We cannot merely be good. We must be excellent. This is one thing Garrigou-Lagrange notes is that God is constantly giving us many graces to which we can respond. I have had a wonderful meditation on the varied levels of meaning of the Presentation of the Lord in the Temple. One is covered here by Garrigou-Lagrange. He notes that although Christ has come for all, many will fall into unbelief and rejection of Him personally.
Here is a snippet. I shall write more on the Presentation later.

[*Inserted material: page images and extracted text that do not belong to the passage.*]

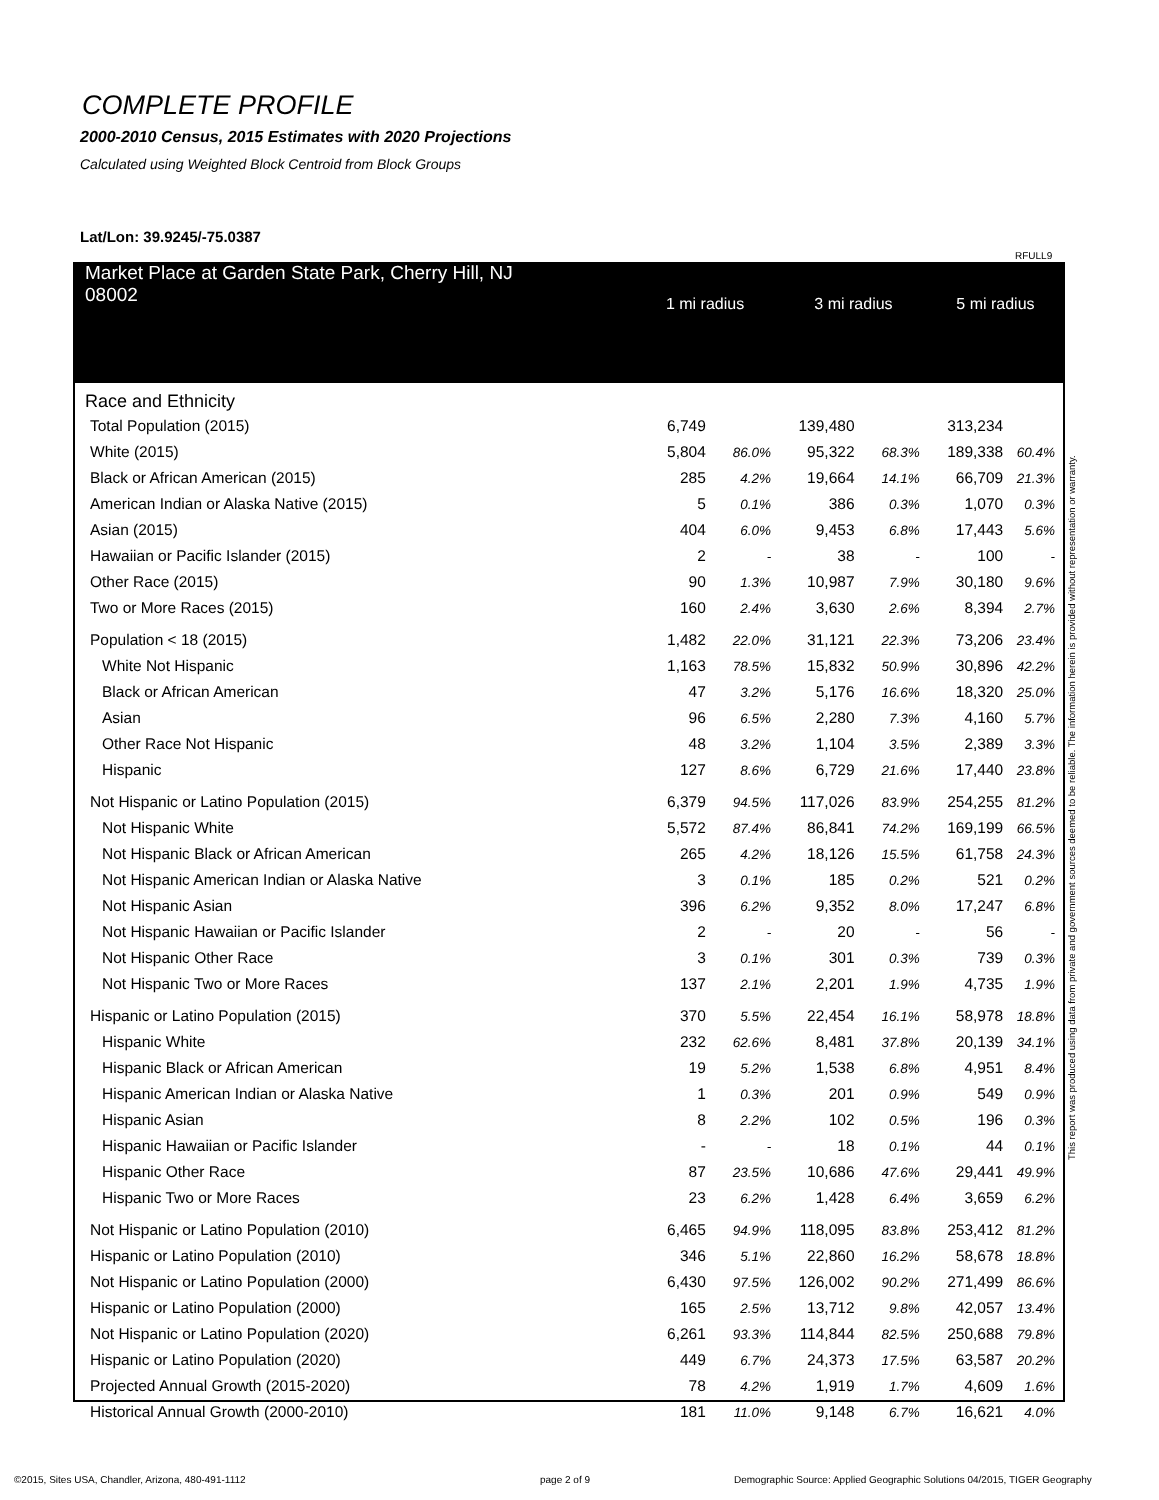COMPLETE PROFILE
2000-2010 Census, 2015 Estimates with 2020 Projections
Calculated using Weighted Block Centroid from Block Groups
Lat/Lon: 39.9245/-75.0387
RFULL9
| Market Place at Garden State Park, Cherry Hill, NJ 08002 | 1 mi radius | | 3 mi radius | | 5 mi radius | |
| --- | --- | --- | --- | --- | --- | --- |
| Race and Ethnicity | | | | | | |
| Total Population (2015) | 6,749 | | 139,480 | | 313,234 | |
| White (2015) | 5,804 | 86.0% | 95,322 | 68.3% | 189,338 | 60.4% |
| Black or African American (2015) | 285 | 4.2% | 19,664 | 14.1% | 66,709 | 21.3% |
| American Indian or Alaska Native (2015) | 5 | 0.1% | 386 | 0.3% | 1,070 | 0.3% |
| Asian (2015) | 404 | 6.0% | 9,453 | 6.8% | 17,443 | 5.6% |
| Hawaiian or Pacific Islander (2015) | 2 | - | 38 | - | 100 | - |
| Other Race (2015) | 90 | 1.3% | 10,987 | 7.9% | 30,180 | 9.6% |
| Two or More Races (2015) | 160 | 2.4% | 3,630 | 2.6% | 8,394 | 2.7% |
| Population < 18 (2015) | 1,482 | 22.0% | 31,121 | 22.3% | 73,206 | 23.4% |
| White Not Hispanic | 1,163 | 78.5% | 15,832 | 50.9% | 30,896 | 42.2% |
| Black or African American | 47 | 3.2% | 5,176 | 16.6% | 18,320 | 25.0% |
| Asian | 96 | 6.5% | 2,280 | 7.3% | 4,160 | 5.7% |
| Other Race Not Hispanic | 48 | 3.2% | 1,104 | 3.5% | 2,389 | 3.3% |
| Hispanic | 127 | 8.6% | 6,729 | 21.6% | 17,440 | 23.8% |
| Not Hispanic or Latino Population (2015) | 6,379 | 94.5% | 117,026 | 83.9% | 254,255 | 81.2% |
| Not Hispanic White | 5,572 | 87.4% | 86,841 | 74.2% | 169,199 | 66.5% |
| Not Hispanic Black or African American | 265 | 4.2% | 18,126 | 15.5% | 61,758 | 24.3% |
| Not Hispanic American Indian or Alaska Native | 3 | 0.1% | 185 | 0.2% | 521 | 0.2% |
| Not Hispanic Asian | 396 | 6.2% | 9,352 | 8.0% | 17,247 | 6.8% |
| Not Hispanic Hawaiian or Pacific Islander | 2 | - | 20 | - | 56 | - |
| Not Hispanic Other Race | 3 | 0.1% | 301 | 0.3% | 739 | 0.3% |
| Not Hispanic Two or More Races | 137 | 2.1% | 2,201 | 1.9% | 4,735 | 1.9% |
| Hispanic or Latino Population (2015) | 370 | 5.5% | 22,454 | 16.1% | 58,978 | 18.8% |
| Hispanic White | 232 | 62.6% | 8,481 | 37.8% | 20,139 | 34.1% |
| Hispanic Black or African American | 19 | 5.2% | 1,538 | 6.8% | 4,951 | 8.4% |
| Hispanic American Indian or Alaska Native | 1 | 0.3% | 201 | 0.9% | 549 | 0.9% |
| Hispanic Asian | 8 | 2.2% | 102 | 0.5% | 196 | 0.3% |
| Hispanic Hawaiian or Pacific Islander | - | - | 18 | 0.1% | 44 | 0.1% |
| Hispanic Other Race | 87 | 23.5% | 10,686 | 47.6% | 29,441 | 49.9% |
| Hispanic Two or More Races | 23 | 6.2% | 1,428 | 6.4% | 3,659 | 6.2% |
| Not Hispanic or Latino Population (2010) | 6,465 | 94.9% | 118,095 | 83.8% | 253,412 | 81.2% |
| Hispanic or Latino Population (2010) | 346 | 5.1% | 22,860 | 16.2% | 58,678 | 18.8% |
| Not Hispanic or Latino Population (2000) | 6,430 | 97.5% | 126,002 | 90.2% | 271,499 | 86.6% |
| Hispanic or Latino Population (2000) | 165 | 2.5% | 13,712 | 9.8% | 42,057 | 13.4% |
| Not Hispanic or Latino Population (2020) | 6,261 | 93.3% | 114,844 | 82.5% | 250,688 | 79.8% |
| Hispanic or Latino Population (2020) | 449 | 6.7% | 24,373 | 17.5% | 63,587 | 20.2% |
| Projected Annual Growth (2015-2020) | 78 | 4.2% | 1,919 | 1.7% | 4,609 | 1.6% |
| Historical Annual Growth (2000-2010) | 181 | 11.0% | 9,148 | 6.7% | 16,621 | 4.0% |
This report was produced using data from private and government sources deemed to be reliable. The information herein is provided without representation or warranty.
©2015, Sites USA, Chandler, Arizona, 480-491-1112
page 2 of 9
Demographic Source: Applied Geographic Solutions 04/2015, TIGER Geography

...there are other collective trials which demand great uprightness of will: for example, when in the society in which we live some exceptional event occurs that obliges us, though at the cost of great sacrifices, to declare ourselves for God. Such events are visits from the Lord; in them are distinguished His true servants, who, instead of being merely good, must become excellent. With this meaning, the aged Simeon said of the coming of the Child Jesus into the world: "Behold this Child is set for the fall and for the resurrection of many in Israel, and for a sign which shall be contradicted; . . . that out of many hearts thoughts may be revealed." (3) In other words, Christ, who had come for the salvation of all, was to be an occasion of fall for many. Refusing to recognize the Savior in Him, they have fallen into infidelity. Thus the secret thoughts of the Pharisees were revealed, whereas they would have remained partly hidden had the Pharisees lived two centuries earlier. Something similar occurs when there is a great supernatural event, like the apparitions of the Blessed Virgin at Lourdes, an event about which the good and the bad are divided. There is, as Pascal says, sufficient light for those who wish to see and sufficient obscurity for those who do not wish to see. These great events, persecutions, or exceptional visits of the Lord, on the occasion of which the good and the tepid are profoundly divided, throw light on what we are saying here of the passive purification of the soul. In periods when the life of society is not marked by anything exceptionally bad or good, no less a purification is needed to reach sanctity than in periods of social upheaval.